Given data below:

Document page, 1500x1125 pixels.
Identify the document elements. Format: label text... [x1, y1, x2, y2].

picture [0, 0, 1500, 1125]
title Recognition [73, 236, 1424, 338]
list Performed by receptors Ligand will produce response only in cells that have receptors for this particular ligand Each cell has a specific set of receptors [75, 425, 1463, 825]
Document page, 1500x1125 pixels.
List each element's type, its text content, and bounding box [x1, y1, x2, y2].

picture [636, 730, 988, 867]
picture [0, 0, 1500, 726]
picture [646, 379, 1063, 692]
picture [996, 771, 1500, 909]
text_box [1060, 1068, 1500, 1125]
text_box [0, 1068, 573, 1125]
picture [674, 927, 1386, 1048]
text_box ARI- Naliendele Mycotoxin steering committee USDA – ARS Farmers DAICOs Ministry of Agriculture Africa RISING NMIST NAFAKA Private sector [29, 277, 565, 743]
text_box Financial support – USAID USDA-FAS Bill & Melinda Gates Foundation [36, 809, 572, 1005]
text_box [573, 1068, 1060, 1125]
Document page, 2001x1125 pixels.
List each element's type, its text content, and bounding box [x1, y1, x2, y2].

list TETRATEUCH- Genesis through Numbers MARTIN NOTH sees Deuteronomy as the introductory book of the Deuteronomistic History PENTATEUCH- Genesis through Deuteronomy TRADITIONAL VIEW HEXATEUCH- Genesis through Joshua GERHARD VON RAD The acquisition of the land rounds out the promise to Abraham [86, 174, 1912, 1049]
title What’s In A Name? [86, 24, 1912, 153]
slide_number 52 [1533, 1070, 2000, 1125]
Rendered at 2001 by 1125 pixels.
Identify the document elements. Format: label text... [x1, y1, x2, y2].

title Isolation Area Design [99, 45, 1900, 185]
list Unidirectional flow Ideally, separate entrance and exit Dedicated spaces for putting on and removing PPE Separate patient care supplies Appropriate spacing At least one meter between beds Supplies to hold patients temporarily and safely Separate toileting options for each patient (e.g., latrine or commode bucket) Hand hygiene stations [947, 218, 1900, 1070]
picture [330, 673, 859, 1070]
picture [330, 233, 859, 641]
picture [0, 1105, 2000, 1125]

End of Given data.

- Work instruction:
Copy down the material above exactly as it is.

- Solution for this exercise:
Document page, 1500x1125 pixels.
Identify the document elements. Format: label text... [x1, y1, x2, y2].

picture [0, 0, 1500, 1125]
title Recognition [73, 236, 1424, 338]
list Performed by receptors Ligand will produce response only in cells that have receptors for this particular ligand Each cell has a specific set of receptors [75, 425, 1463, 825]
Document page, 1500x1125 pixels.
List each element's type, its text content, and bounding box [x1, y1, x2, y2].

picture [636, 730, 988, 867]
picture [0, 0, 1500, 726]
picture [646, 379, 1063, 692]
picture [996, 771, 1500, 909]
text_box [1060, 1068, 1500, 1125]
text_box [0, 1068, 573, 1125]
picture [674, 927, 1386, 1048]
text_box ARI- Naliendele Mycotoxin steering committee USDA – ARS Farmers DAICOs Ministry of Agriculture Africa RISING NMIST NAFAKA Private sector [29, 277, 565, 743]
text_box Financial support – USAID USDA-FAS Bill & Melinda Gates Foundation [36, 809, 572, 1005]
text_box [573, 1068, 1060, 1125]
Document page, 2001x1125 pixels.
List each element's type, its text content, and bounding box [x1, y1, x2, y2].

list TETRATEUCH- Genesis through Numbers MARTIN NOTH sees Deuteronomy as the introductory book of the Deuteronomistic History PENTATEUCH- Genesis through Deuteronomy TRADITIONAL VIEW HEXATEUCH- Genesis through Joshua GERHARD VON RAD The acquisition of the land rounds out the promise to Abraham [86, 174, 1912, 1049]
title What’s In A Name? [86, 24, 1912, 153]
slide_number 52 [1533, 1070, 2000, 1125]
Rendered at 2001 by 1125 pixels.
Identify the document elements. Format: label text... [x1, y1, x2, y2].

title Isolation Area Design [99, 45, 1900, 185]
list Unidirectional flow Ideally, separate entrance and exit Dedicated spaces for putting on and removing PPE Separate patient care supplies Appropriate spacing At least one meter between beds Supplies to hold patients temporarily and safely Separate toileting options for each patient (e.g., latrine or commode bucket) Hand hygiene stations [947, 218, 1900, 1070]
picture [330, 673, 859, 1070]
picture [330, 233, 859, 641]
picture [0, 1105, 2000, 1125]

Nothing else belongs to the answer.